-- Opening Marker --
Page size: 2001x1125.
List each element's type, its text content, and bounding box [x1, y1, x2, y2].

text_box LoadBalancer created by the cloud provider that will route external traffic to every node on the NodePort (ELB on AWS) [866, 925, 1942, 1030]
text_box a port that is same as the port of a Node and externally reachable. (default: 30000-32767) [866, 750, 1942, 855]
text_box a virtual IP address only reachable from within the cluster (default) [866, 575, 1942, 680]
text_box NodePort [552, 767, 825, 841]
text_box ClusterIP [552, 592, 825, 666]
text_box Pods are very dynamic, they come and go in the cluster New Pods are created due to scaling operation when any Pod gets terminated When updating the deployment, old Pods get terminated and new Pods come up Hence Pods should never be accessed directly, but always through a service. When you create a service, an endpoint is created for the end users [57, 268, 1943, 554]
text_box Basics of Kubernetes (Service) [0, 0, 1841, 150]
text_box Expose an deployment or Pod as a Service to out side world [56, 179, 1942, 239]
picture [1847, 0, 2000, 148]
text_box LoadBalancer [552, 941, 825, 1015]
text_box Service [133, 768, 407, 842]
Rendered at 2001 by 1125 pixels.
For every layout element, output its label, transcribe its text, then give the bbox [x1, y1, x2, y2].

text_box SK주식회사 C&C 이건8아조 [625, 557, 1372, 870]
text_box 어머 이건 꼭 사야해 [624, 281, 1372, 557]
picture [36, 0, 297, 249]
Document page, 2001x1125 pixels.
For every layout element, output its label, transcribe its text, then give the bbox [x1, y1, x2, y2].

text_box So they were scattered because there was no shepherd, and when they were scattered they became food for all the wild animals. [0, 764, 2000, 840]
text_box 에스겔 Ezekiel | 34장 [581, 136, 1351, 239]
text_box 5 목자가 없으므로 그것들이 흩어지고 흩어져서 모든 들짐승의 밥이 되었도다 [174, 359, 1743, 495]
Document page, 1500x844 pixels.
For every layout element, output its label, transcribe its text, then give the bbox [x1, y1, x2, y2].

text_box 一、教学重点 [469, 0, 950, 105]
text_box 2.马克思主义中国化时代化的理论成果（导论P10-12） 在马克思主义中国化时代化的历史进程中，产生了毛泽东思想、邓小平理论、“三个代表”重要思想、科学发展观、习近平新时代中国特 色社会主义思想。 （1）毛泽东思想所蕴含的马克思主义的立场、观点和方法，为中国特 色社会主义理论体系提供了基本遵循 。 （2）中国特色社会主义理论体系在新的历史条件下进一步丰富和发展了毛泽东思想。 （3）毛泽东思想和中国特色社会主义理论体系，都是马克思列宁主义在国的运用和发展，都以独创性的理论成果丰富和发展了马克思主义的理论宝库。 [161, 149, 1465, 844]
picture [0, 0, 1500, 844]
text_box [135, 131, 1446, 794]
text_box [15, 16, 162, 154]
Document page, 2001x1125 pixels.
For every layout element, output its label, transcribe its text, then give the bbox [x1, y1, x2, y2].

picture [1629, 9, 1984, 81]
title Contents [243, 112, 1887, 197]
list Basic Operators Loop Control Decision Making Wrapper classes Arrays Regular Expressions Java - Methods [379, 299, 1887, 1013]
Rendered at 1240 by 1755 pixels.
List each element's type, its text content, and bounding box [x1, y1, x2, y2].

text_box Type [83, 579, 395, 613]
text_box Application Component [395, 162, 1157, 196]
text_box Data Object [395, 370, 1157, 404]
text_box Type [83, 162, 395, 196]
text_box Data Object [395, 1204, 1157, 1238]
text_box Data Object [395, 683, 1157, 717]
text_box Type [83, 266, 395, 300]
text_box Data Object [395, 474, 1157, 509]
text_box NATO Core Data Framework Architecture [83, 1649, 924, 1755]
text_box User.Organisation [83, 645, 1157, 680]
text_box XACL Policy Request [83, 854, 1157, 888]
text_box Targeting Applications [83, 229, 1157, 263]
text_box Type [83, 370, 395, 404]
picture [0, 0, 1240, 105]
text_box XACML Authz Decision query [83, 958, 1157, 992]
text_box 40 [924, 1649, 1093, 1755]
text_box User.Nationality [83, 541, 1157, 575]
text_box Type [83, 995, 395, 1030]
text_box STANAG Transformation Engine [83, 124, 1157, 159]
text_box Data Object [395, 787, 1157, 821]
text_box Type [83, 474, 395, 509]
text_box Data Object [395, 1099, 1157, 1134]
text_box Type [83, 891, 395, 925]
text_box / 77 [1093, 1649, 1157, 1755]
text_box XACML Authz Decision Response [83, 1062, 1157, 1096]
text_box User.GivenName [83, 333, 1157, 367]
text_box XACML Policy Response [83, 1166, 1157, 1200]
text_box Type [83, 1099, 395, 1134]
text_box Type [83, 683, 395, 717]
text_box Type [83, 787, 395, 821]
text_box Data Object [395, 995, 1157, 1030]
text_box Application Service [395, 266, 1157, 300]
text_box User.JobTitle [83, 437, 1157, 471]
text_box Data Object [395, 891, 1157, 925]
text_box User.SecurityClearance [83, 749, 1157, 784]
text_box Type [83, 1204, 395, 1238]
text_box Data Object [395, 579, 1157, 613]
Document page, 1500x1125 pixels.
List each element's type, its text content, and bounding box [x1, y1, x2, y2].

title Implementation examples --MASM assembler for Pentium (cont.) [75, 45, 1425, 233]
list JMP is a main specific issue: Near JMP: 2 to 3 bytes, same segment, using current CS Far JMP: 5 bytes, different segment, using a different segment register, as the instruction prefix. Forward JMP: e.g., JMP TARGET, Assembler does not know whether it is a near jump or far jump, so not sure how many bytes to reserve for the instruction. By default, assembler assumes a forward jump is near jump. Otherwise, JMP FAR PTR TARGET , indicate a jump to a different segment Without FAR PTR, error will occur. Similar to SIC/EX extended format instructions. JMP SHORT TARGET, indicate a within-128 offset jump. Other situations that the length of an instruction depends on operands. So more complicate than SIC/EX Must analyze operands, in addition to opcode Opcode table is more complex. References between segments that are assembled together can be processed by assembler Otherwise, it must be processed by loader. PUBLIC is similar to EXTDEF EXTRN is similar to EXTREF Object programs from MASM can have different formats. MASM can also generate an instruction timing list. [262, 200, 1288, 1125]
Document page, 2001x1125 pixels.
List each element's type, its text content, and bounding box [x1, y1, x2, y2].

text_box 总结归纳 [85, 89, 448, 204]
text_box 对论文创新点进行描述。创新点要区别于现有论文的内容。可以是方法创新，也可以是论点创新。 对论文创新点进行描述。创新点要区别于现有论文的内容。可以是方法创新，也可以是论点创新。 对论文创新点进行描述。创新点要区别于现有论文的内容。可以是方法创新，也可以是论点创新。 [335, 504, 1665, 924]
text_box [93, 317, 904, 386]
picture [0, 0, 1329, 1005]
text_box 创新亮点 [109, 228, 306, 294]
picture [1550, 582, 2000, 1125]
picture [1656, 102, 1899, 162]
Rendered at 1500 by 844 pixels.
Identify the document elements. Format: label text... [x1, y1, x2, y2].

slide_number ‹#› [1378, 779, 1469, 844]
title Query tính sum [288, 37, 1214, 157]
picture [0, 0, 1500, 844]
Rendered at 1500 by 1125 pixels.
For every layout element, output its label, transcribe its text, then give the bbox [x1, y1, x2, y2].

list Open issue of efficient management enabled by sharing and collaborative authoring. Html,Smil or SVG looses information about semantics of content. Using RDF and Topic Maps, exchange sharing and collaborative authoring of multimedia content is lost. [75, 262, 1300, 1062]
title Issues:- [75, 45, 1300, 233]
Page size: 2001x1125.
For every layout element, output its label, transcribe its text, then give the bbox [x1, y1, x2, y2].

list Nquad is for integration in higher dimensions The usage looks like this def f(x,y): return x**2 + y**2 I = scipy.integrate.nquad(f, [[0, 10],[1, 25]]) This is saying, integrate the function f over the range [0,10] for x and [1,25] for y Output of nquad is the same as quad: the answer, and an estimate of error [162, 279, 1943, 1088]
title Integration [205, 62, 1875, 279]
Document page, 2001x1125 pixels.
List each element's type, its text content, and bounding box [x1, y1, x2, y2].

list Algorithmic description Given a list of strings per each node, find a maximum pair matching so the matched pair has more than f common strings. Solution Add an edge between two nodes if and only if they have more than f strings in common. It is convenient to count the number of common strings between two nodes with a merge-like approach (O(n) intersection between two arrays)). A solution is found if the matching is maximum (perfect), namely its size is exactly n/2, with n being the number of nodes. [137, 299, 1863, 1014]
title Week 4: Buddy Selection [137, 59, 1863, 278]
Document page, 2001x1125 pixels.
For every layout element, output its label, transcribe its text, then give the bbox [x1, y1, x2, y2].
-- Closing Marker --
Task to carry out: Among the lines above, return those that hold the word "Rendered".

Completed task:
Rendered at 2001 by 1125 pixels.
Rendered at 1240 by 1755 pixels.
Rendered at 1500 by 844 pixels.
Rendered at 1500 by 1125 pixels.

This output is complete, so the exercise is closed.